Nu Leporis

Observation data Epoch J2000.0 Equinox J2000.0 (ICRS)
- Constellation: Lepus
- Right ascension: 05^{h} 19^{m} 59.02275^{s}
- Declination: −12° 18′ 56.1139″
- Apparent magnitude (V): 5.29

Characteristics
- Spectral type: B7/8 V or B7 IVnn
- U−B color index: −0.41
- B−V color index: −0.12

Astrometry
- Radial velocity (R_{v}): +16.0±7.4 km/s
- Proper motion (μ): RA: −13.32 mas/yr Dec.: +7.18 mas/yr
- Parallax (π): 9.78±0.37 mas
- Distance: 330 ± 10 ly (102 ± 4 pc)
- Absolute magnitude (M_{V}): +0.25

Details
- Mass: 3.28±0.05 M_{☉}
- Radius: 3.0 R_{☉}
- Luminosity: 138 L_{☉}
- Temperature: 12,417 K
- Rotational velocity (v sin i): 285 km/s
- Other designations: ν Lep, 7 Lep, BD−12°1132, FK5 2380, GC 6538, HD 34863, HIP 24873, HR 1757, SAO 150345

Database references
- SIMBAD: data

= Nu Leporis =

Star in the constellation Lepus

Nu Leporis, Latinized from ν Leporis, is a probable astrometric binary star system in the constellation Lepus. It is visible to the naked eye as a faint star with an apparent visual magnitude of 5.29. Based upon an annual parallax shift of 7.70 mas as seen from the Earth, it is 420 light years from the Sun.

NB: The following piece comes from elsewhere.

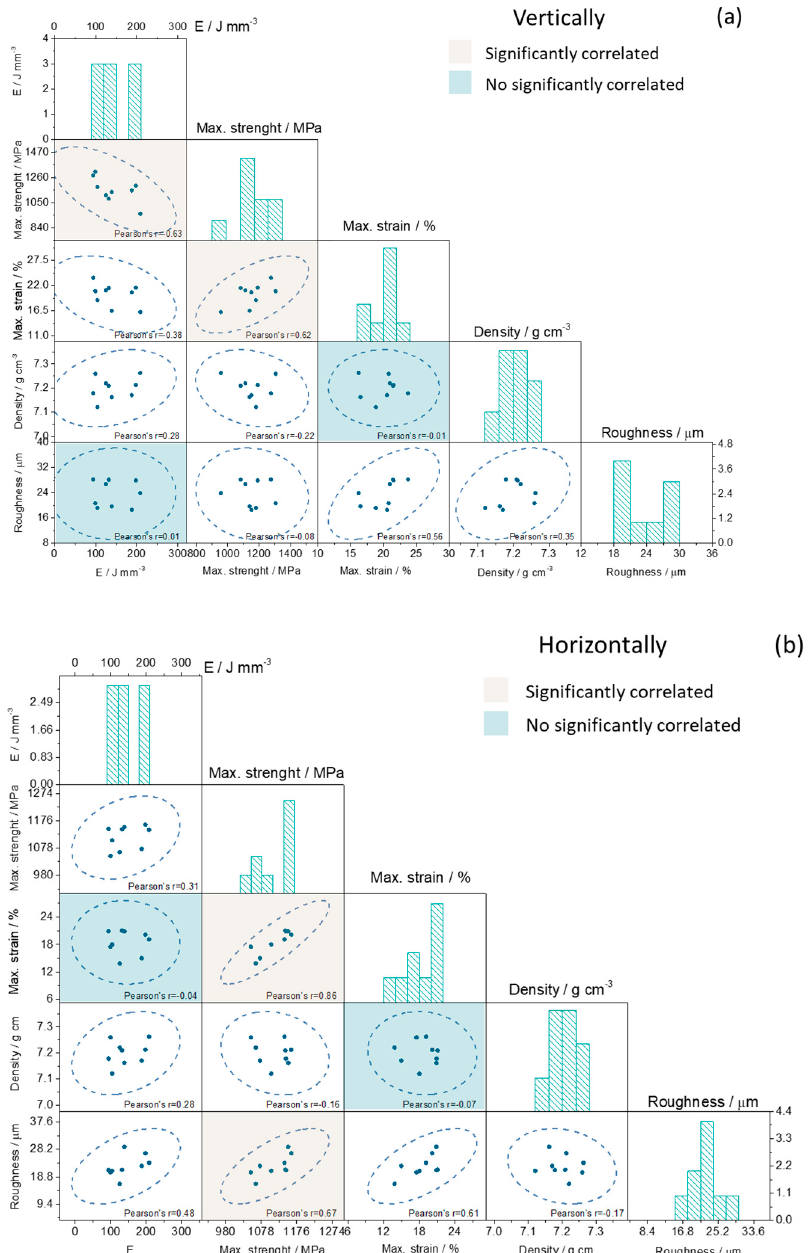
Figure 10. Scatter matrix graph of the correlation between the energy density (E) with intensive and mechanical properties measured of ( a ) vertical and ( b ) horizontal as ‐ built samples.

The visible component is a B-type star with an estimated 3.3 times the mass of the Sun. Lesh (1968) gave a stellar classification of B7 IVnn, which would indicate this is a somewhat evolved subgiant star. The 'nn' notation indicates especially "nebulous" absorption lines caused by rapid rotation. Houk and Smith-Moore (1978) listed it as B7/8 V, suggesting this is instead a B-type main sequence star that has not yet consumed all the hydrogen at its core.

Nu Leporis is spinning rapidly with a projected rotational velocity of 285 km/s. The star has a radius about three times that of the Sun and is radiating 138 times the Sun's luminosity from its photosphere at an effective temperature of 12,417 K.